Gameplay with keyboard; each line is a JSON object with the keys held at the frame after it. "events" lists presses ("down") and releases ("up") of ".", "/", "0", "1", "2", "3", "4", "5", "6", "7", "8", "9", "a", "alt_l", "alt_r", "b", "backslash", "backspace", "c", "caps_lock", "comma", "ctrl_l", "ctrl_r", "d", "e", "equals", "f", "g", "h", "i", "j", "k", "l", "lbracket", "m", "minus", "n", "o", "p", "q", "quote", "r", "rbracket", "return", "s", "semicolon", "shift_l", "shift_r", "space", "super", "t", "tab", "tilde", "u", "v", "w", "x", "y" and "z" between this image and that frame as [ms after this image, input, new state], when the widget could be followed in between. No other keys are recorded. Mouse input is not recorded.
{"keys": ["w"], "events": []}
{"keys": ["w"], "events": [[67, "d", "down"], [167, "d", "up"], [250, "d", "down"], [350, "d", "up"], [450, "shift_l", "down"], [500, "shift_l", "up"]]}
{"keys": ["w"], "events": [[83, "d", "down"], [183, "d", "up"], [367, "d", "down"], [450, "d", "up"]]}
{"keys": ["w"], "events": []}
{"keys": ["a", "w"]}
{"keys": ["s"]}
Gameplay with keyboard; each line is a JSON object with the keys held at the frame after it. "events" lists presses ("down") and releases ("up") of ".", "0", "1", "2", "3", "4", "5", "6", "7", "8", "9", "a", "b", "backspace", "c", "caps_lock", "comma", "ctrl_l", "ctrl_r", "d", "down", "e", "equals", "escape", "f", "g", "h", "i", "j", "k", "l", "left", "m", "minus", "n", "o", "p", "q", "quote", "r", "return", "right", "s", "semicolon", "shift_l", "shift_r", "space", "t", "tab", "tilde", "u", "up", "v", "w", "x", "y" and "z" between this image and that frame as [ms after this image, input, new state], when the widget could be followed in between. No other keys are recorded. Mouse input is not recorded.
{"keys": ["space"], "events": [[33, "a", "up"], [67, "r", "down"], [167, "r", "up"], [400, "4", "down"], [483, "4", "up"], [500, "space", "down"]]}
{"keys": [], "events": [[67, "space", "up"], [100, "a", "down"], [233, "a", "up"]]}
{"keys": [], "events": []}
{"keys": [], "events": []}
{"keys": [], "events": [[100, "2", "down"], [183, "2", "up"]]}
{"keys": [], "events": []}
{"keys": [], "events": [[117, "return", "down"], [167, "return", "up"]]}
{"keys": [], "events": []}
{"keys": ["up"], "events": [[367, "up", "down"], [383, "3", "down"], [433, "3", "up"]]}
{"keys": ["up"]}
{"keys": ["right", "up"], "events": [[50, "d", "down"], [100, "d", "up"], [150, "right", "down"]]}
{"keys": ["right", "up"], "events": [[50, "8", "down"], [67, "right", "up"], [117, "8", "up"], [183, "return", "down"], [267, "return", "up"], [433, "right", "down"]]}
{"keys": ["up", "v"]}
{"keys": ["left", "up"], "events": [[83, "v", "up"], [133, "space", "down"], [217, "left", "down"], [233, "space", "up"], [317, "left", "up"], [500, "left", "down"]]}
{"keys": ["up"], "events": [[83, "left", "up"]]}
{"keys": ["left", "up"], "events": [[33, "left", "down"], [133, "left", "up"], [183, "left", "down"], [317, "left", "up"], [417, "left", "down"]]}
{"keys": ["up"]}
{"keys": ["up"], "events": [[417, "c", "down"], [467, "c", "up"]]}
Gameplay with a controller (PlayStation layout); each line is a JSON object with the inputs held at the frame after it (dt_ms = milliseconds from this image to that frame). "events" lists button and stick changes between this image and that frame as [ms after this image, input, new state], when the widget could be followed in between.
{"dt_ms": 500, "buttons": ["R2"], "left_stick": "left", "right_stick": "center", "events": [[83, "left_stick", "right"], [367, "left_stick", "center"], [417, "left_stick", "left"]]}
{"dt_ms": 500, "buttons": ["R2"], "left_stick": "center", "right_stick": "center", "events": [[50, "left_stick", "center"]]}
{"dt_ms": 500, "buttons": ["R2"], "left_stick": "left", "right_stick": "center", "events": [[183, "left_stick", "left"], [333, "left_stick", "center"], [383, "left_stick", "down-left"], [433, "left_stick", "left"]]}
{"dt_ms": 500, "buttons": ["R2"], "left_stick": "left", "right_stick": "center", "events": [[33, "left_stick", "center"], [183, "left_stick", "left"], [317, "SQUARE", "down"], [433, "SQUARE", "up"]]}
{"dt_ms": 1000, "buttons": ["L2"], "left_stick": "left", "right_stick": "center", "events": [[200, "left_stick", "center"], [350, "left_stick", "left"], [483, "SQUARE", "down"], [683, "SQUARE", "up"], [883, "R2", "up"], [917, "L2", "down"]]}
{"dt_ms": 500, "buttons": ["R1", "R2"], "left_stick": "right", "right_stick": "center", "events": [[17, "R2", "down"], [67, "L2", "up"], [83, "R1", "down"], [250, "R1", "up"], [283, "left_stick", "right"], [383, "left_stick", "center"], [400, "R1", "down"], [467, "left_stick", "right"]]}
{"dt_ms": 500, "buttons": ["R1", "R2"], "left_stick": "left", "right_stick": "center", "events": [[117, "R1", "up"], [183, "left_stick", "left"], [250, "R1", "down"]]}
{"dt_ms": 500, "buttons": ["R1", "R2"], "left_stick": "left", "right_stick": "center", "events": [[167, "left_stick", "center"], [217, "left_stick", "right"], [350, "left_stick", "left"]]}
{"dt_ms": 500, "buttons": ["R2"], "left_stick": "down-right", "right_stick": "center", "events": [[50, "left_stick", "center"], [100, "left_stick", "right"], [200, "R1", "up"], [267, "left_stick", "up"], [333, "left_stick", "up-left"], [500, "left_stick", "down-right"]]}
______________________________
* _PROBLEM STATEMENT_
The listing above is to be reproduced without a single change.

* _TASK OUTPUT_
Gameplay with keyboard; each line is a JSON object with the keys held at the frame after it. "events" lists presses ("down") and releases ("up") of ".", "/", "0", "1", "2", "3", "4", "5", "6", "7", "8", "9", "a", "alt_l", "alt_r", "b", "backslash", "backspace", "c", "caps_lock", "comma", "ctrl_l", "ctrl_r", "d", "e", "equals", "f", "g", "h", "i", "j", "k", "l", "lbracket", "m", "minus", "n", "o", "p", "q", "quote", "r", "rbracket", "return", "s", "semicolon", "shift_l", "shift_r", "space", "super", "t", "tab", "tilde", "u", "v", "w", "x", "y" and "z" between this image and that frame as [ms after this image, input, new state], when the widget could be followed in between. No other keys are recorded. Mouse input is not recorded.
{"keys": ["w"], "events": []}
{"keys": ["w"], "events": [[67, "d", "down"], [167, "d", "up"], [250, "d", "down"], [350, "d", "up"], [450, "shift_l", "down"], [500, "shift_l", "up"]]}
{"keys": ["w"], "events": [[83, "d", "down"], [183, "d", "up"], [367, "d", "down"], [450, "d", "up"]]}
{"keys": ["w"], "events": []}
{"keys": ["a", "w"]}
{"keys": ["s"]}
Gameplay with keyboard; each line is a JSON object with the keys held at the frame after it. "events" lists presses ("down") and releases ("up") of ".", "0", "1", "2", "3", "4", "5", "6", "7", "8", "9", "a", "b", "backspace", "c", "caps_lock", "comma", "ctrl_l", "ctrl_r", "d", "down", "e", "equals", "escape", "f", "g", "h", "i", "j", "k", "l", "left", "m", "minus", "n", "o", "p", "q", "quote", "r", "return", "right", "s", "semicolon", "shift_l", "shift_r", "space", "t", "tab", "tilde", "u", "up", "v", "w", "x", "y" and "z" between this image and that frame as [ms after this image, input, new state], when the widget could be followed in between. No other keys are recorded. Mouse input is not recorded.
{"keys": ["space"], "events": [[33, "a", "up"], [67, "r", "down"], [167, "r", "up"], [400, "4", "down"], [483, "4", "up"], [500, "space", "down"]]}
{"keys": [], "events": [[67, "space", "up"], [100, "a", "down"], [233, "a", "up"]]}
{"keys": [], "events": []}
{"keys": [], "events": []}
{"keys": [], "events": [[100, "2", "down"], [183, "2", "up"]]}
{"keys": [], "events": []}
{"keys": [], "events": [[117, "return", "down"], [167, "return", "up"]]}
{"keys": [], "events": []}
{"keys": ["up"], "events": [[367, "up", "down"], [383, "3", "down"], [433, "3", "up"]]}
{"keys": ["up"]}
{"keys": ["right", "up"], "events": [[50, "d", "down"], [100, "d", "up"], [150, "right", "down"]]}
{"keys": ["right", "up"], "events": [[50, "8", "down"], [67, "right", "up"], [117, "8", "up"], [183, "return", "down"], [267, "return", "up"], [433, "right", "down"]]}
{"keys": ["up", "v"]}
{"keys": ["left", "up"], "events": [[83, "v", "up"], [133, "space", "down"], [217, "left", "down"], [233, "space", "up"], [317, "left", "up"], [500, "left", "down"]]}
{"keys": ["up"], "events": [[83, "left", "up"]]}
{"keys": ["left", "up"], "events": [[33, "left", "down"], [133, "left", "up"], [183, "left", "down"], [317, "left", "up"], [417, "left", "down"]]}
{"keys": ["up"]}
{"keys": ["up"], "events": [[417, "c", "down"], [467, "c", "up"]]}
Gameplay with a controller (PlayStation layout); each line is a JSON object with the inputs held at the frame after it (dt_ms = milliseconds from this image to that frame). "events" lists button and stick changes between this image and that frame as [ms after this image, input, new state], when the widget could be followed in between.
{"dt_ms": 500, "buttons": ["R2"], "left_stick": "left", "right_stick": "center", "events": [[83, "left_stick", "right"], [367, "left_stick", "center"], [417, "left_stick", "left"]]}
{"dt_ms": 500, "buttons": ["R2"], "left_stick": "center", "right_stick": "center", "events": [[50, "left_stick", "center"]]}
{"dt_ms": 500, "buttons": ["R2"], "left_stick": "left", "right_stick": "center", "events": [[183, "left_stick", "left"], [333, "left_stick", "center"], [383, "left_stick", "down-left"], [433, "left_stick", "left"]]}
{"dt_ms": 500, "buttons": ["R2"], "left_stick": "left", "right_stick": "center", "events": [[33, "left_stick", "center"], [183, "left_stick", "left"], [317, "SQUARE", "down"], [433, "SQUARE", "up"]]}
{"dt_ms": 1000, "buttons": ["L2"], "left_stick": "left", "right_stick": "center", "events": [[200, "left_stick", "center"], [350, "left_stick", "left"], [483, "SQUARE", "down"], [683, "SQUARE", "up"], [883, "R2", "up"], [917, "L2", "down"]]}
{"dt_ms": 500, "buttons": ["R1", "R2"], "left_stick": "right", "right_stick": "center", "events": [[17, "R2", "down"], [67, "L2", "up"], [83, "R1", "down"], [250, "R1", "up"], [283, "left_stick", "right"], [383, "left_stick", "center"], [400, "R1", "down"], [467, "left_stick", "right"]]}
{"dt_ms": 500, "buttons": ["R1", "R2"], "left_stick": "left", "right_stick": "center", "events": [[117, "R1", "up"], [183, "left_stick", "left"], [250, "R1", "down"]]}
{"dt_ms": 500, "buttons": ["R1", "R2"], "left_stick": "left", "right_stick": "center", "events": [[167, "left_stick", "center"], [217, "left_stick", "right"], [350, "left_stick", "left"]]}
{"dt_ms": 500, "buttons": ["R2"], "left_stick": "down-right", "right_stick": "center", "events": [[50, "left_stick", "center"], [100, "left_stick", "right"], [200, "R1", "up"], [267, "left_stick", "up"], [333, "left_stick", "up-left"], [500, "left_stick", "down-right"]]}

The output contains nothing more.